- [Consignes de travail]:
(a) Recopiez fidèlement le passage du récit de course ci-dessous qui commence par les mots contenant "Le premier ravito" et se termine par "mieux la déchéance).".
(b) Répondez aux questions suivantes d'après le récit de course ci-dessous.
(i) À quel kilomètre se trouve le premier vrai ravitaillement ?
(ii) À quelle place le coureur pointe-t-il au premier ravitaillement ?
(iii) Quel animal entend-on par moments pendant la descente vers le Suquet ?

- [Extrait fourni]:
= = =
Le premier ravito est uniquement liquide (le premier vrai ravito se trouve au km 30, oui oui !), je fais juste le plein et repars direct. Je pense être allé à plutôt bonne allure sur cette section, pourtant je suis à peine dans les temps de mon roadbook, et je pointe 49e (ce qui correspond à peu près la place finale que je vise : 500 partants, 60% de finishers, place aux alentours des 20% meilleurs). Je pars en général plus tranquille et remonte les places ensuite. Ce qui voudrait dire que je suis parti vite et devrais plutôt être en fin de course dans le maintien que dans l'accélération (ou en tout cas, éviter au mieux la déchéance).
Je me lance dans la longue descente vers le Suquet, pas spécialement technique mais beaucoup de caillasses, donc il faut rester bien concentré. On entend par moment une chouette hululer. Avec la pleine lune, et dans les bois déjà recouverts de feuilles mortes, ça met une certaine ambiance.
= = =
- [Données recueillies]:
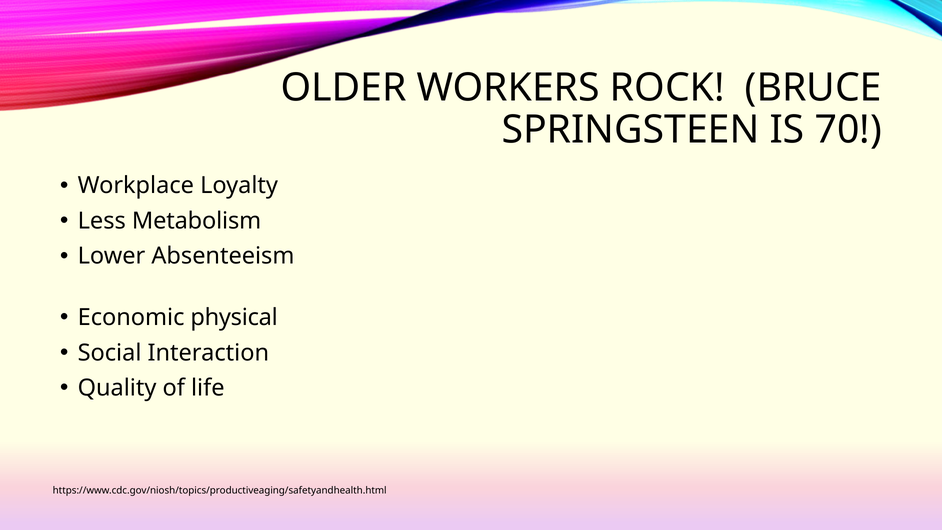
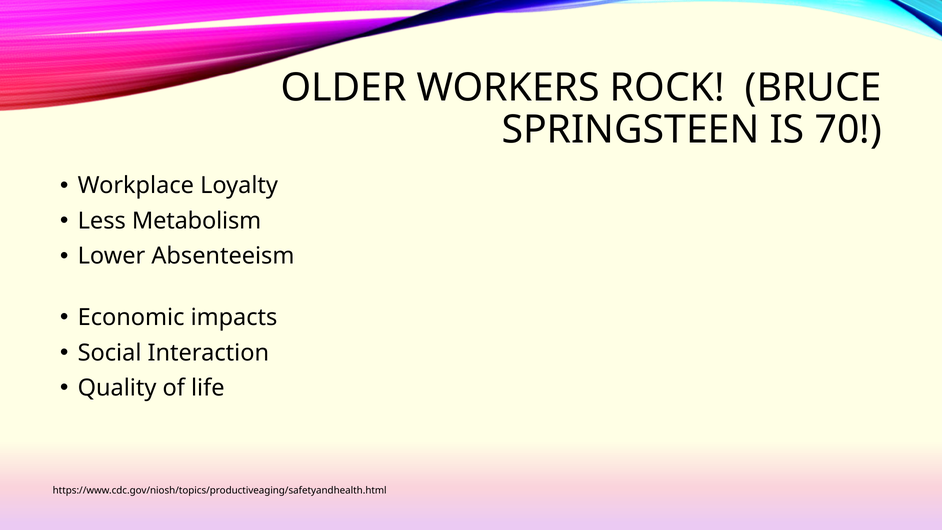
physical: physical -> impacts
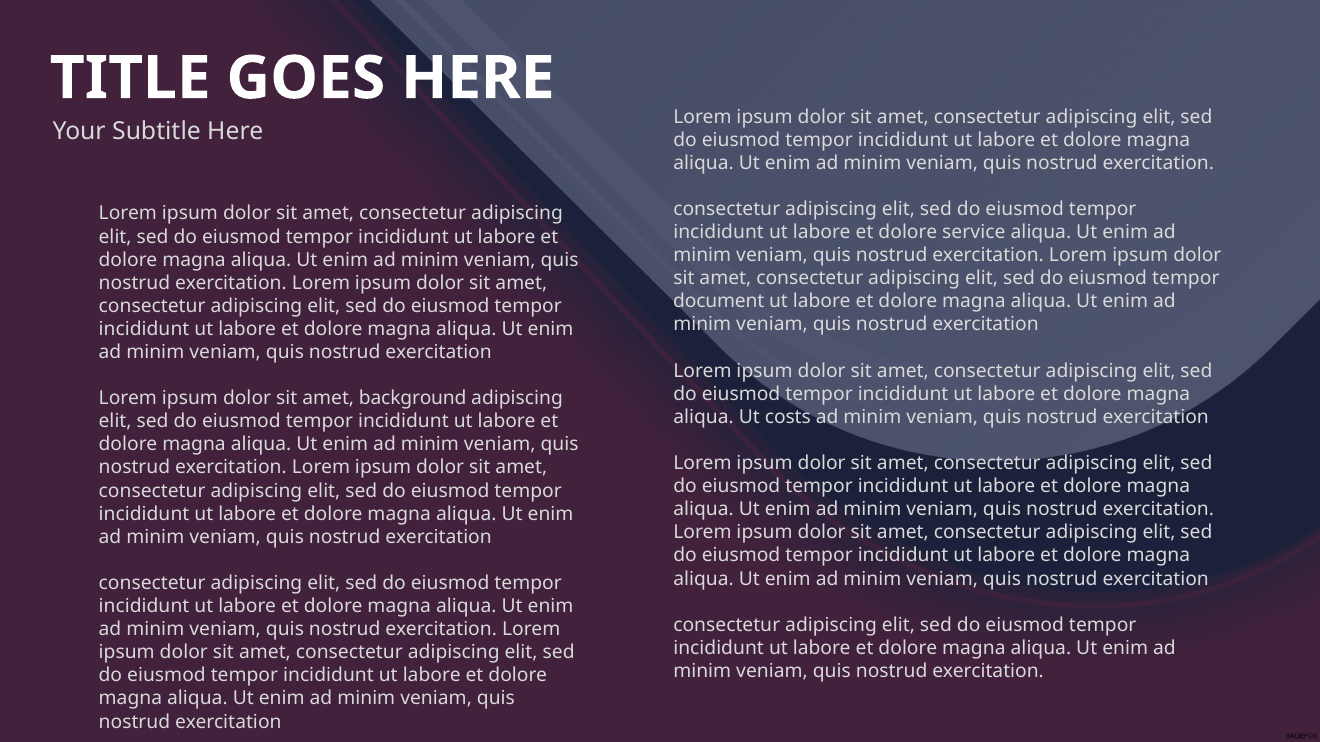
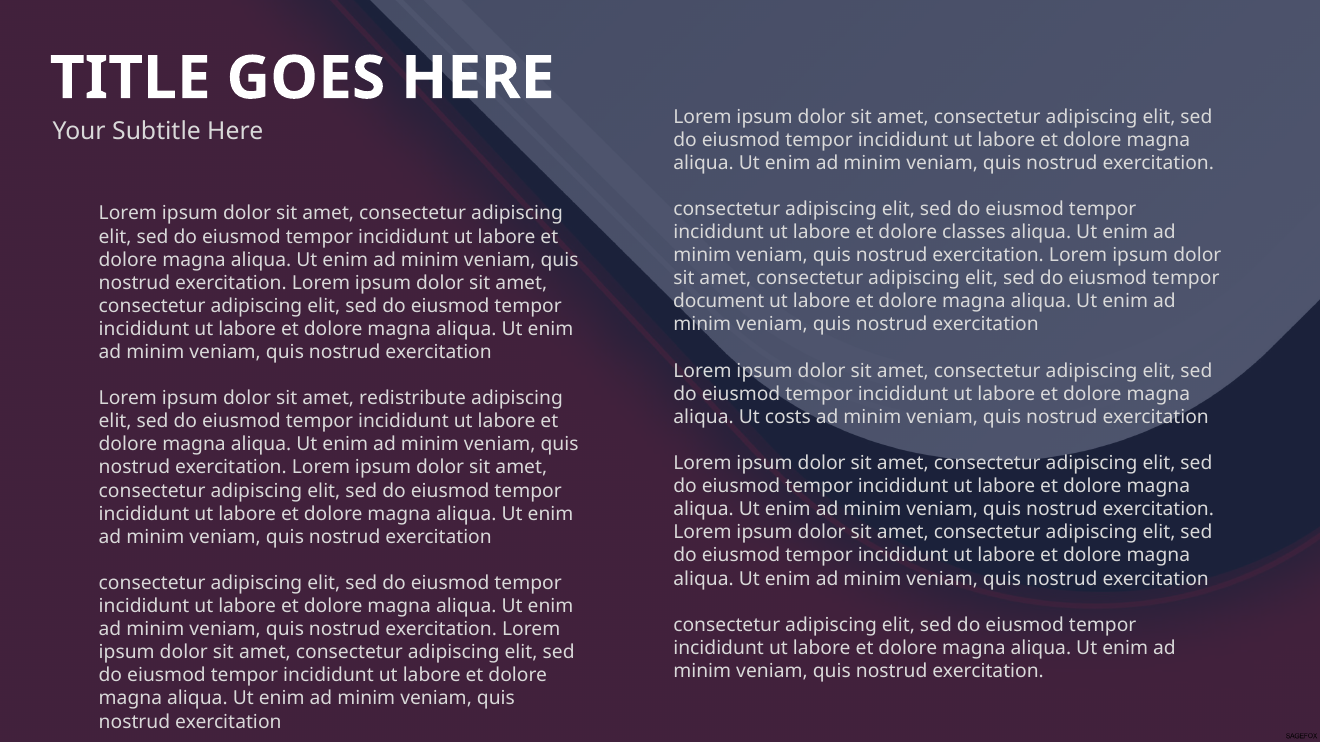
= = =
- [Réponses par consigne]:
(a)
Le premier ravito est uniquement liquide (le premier vrai ravito se trouve au km 30, oui oui !), je fais juste le plein et repars direct. Je pense être allé à plutôt bonne allure sur cette section, pourtant je suis à peine dans les temps de mon roadbook, et je pointe 49e (ce qui correspond à peu près la place finale que je vise : 500 partants, 60% de finishers, place aux alentours des 20% meilleurs). Je pars en général plus tranquille et remonte les places ensuite. Ce qui voudrait dire que je suis parti vite et devrais plutôt être en fin de course dans le maintien que dans l'accélération (ou en tout cas, éviter au mieux la déchéance).

(b)
(i) Le premier vrai ravitaillement se trouve au kilomètre 30.
(ii) Le coureur pointe à la 49e place.
(iii) On entend par moments une chouette hululer.